Over the past decade, the technology industry has been obsessed with the cloud. The assumption was that the future of AI would once again rely on massive data centers, infinite GPUs, and always-on Internet connections. However, Apple took a different approach. With Apple Silicon, they are betting that the most important processing will happen locally in the Neural Engine. I believe Apple has made an incredibly important decision.

About Apple @ Work: Bradley Chambers managed the company’s IT network from 2009 to 2021. With his experience in deploying and managing firewalls, switches, mobile device management system, enterprise-grade Wi-Fi, 1000’s of Macs, and 1000’s of iPads, Bradley will highlight the ways Apple IT managers deploy, IT users deploy IT users supporting Apple devices, train Apple management methods. Apple can improve its products for IT departments.


According to a report from 1Password, Apple was right. The report says that “local agents will win” because the most important agents will not live on the resellers’ servers. They will work locally, using your context, data, and information. While this is a victory for Apple’s hardware team, it does bring a new potential headache for those of us who own these devices, however. The report clearly warns that our current tools are inadequate, noting that 75% of CISOs believe they need additional tools beyond basic device management.

The danger of confirmation

To understand why traditional management tools will be difficult in the next era, we must examine how AI is developing. We are moving from the era of “Chatbots” that predict text to “Agents” that perform action. The chatbot writes the email for you, but the agent actually sends it. This is what we see with tools like OpenClaw.

Nancy Wang, SVP of Engineering at 1Password, argues that we are entering a phase where “evidence is the new computer.” In this new world, bottlenecks and security struggles will not be about processing power; will be about consent. All meaningful AI capabilities depend on API keys, OAuth tokens, and service accounts.

For Mac owners, this is a complete game changer. We don’t just protect the human user with their Macs and iPhones. We will be securing an army of AI digital agents working for that user to get the job done. If a local agent on a Mac can access a user’s email and calendar to improve their system, how do we do it confirm and doesn’t have permission to send that data to an unknown bad actor? An agent needs information to do their job, but that assurance is now a high target for fraudsters.

Where device management does not reach

This is where the “Access Trust Gap” comes into play. We’ve spent years building management workflows based on device management services, which are basically a device configuration and monitoring tool. It installs apps, uses encryption, and configures Wi-Fi. It’s great for setting up a baseline, but it’s rarely built for real-time risk assessment.

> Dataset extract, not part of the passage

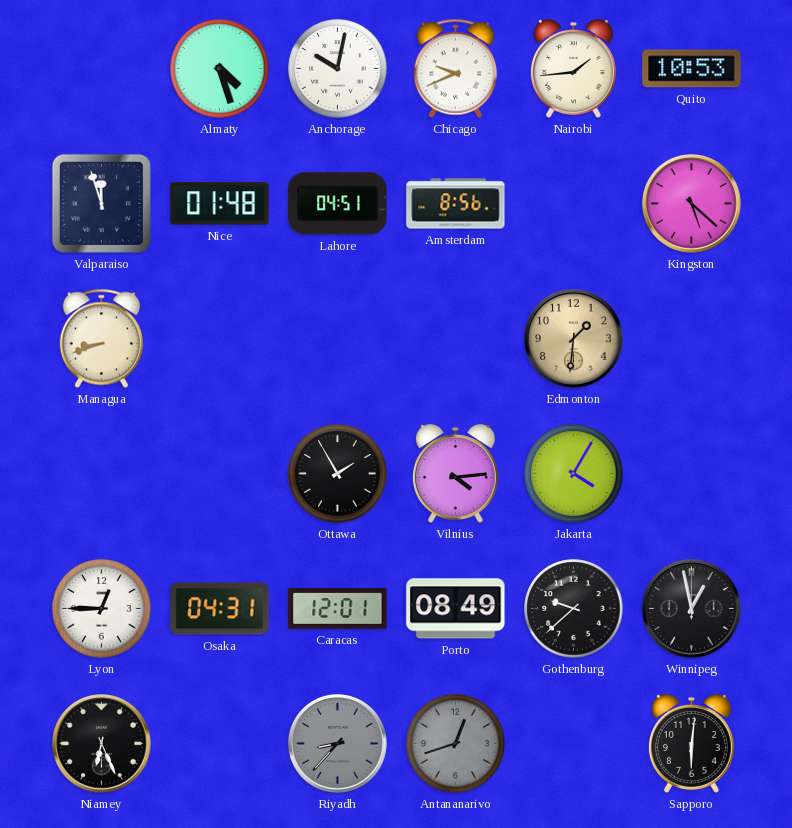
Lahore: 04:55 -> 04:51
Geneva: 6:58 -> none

If local AI agents are the future for macOS, our management strategy must shift from “configuration” to “trust.” We need tools that not only check that FileVault is enabled but also verify the identity of the agent trying to access the data. The team at 1Password advocates an “Extended Access Control” approach that verifies a device’s location in real-time before granting access to critical infrastructure.

Finish it

For an Apple executive, this means the days of “set it and forget it” are over. We need visibility into what these local models are doing. We need to know which browser extensions are reading the screen content. We need to bridge the gap between our identity providers and our endpoint managers to ensure that the “managed” device is actually “trusted”.

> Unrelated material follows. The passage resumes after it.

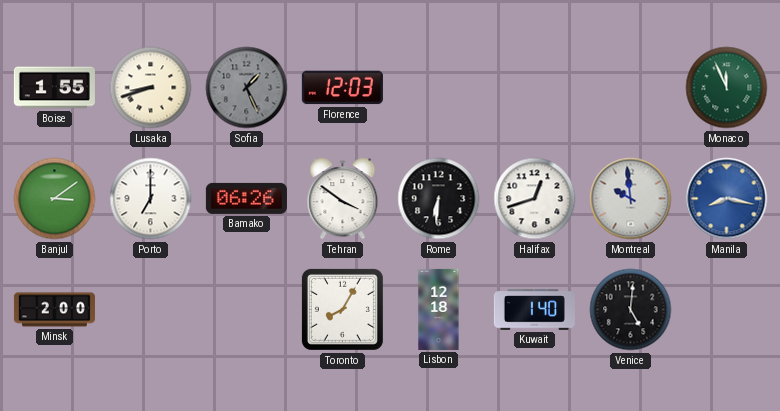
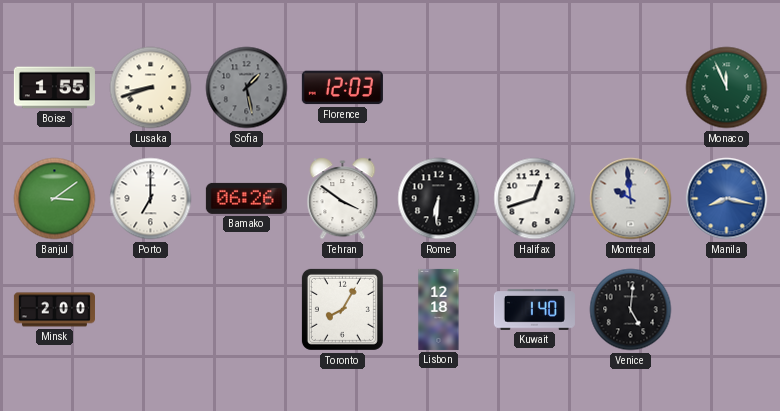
Sofia: 1:26 -> 1:28
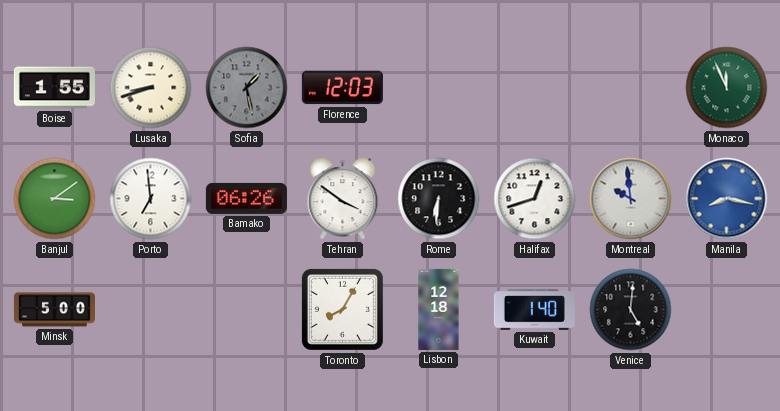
Porto: 7:00 -> 6:59
Minsk: 2:00 -> 5:00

Apple rightly predicted that the future of AI would run on silicon, not just in the cloud. That bet paid off with devices that are uniquely capable of using powerful local agents.

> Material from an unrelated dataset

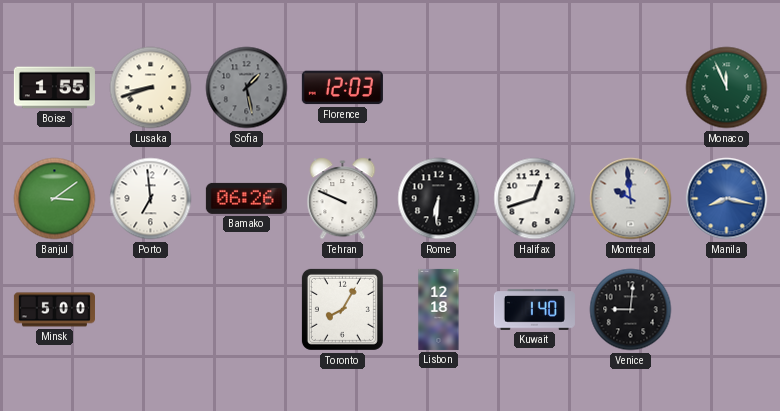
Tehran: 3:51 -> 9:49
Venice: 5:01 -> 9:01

Apple @ Work is brought to you only by Mosyle, the only Apple Unified Platform. Mosyle is the only solution that combines in one place professional-grade all the solutions needed to seamlessly and automatically use, manage and protect Apple devices in the workplace. More than 45,000 organizations trust Mosyle to make millions of Apple devices work effortlessly and affordably. Ask for your EXTRA TRIAL today and understand why Mosyle is everything you need to work with Apple.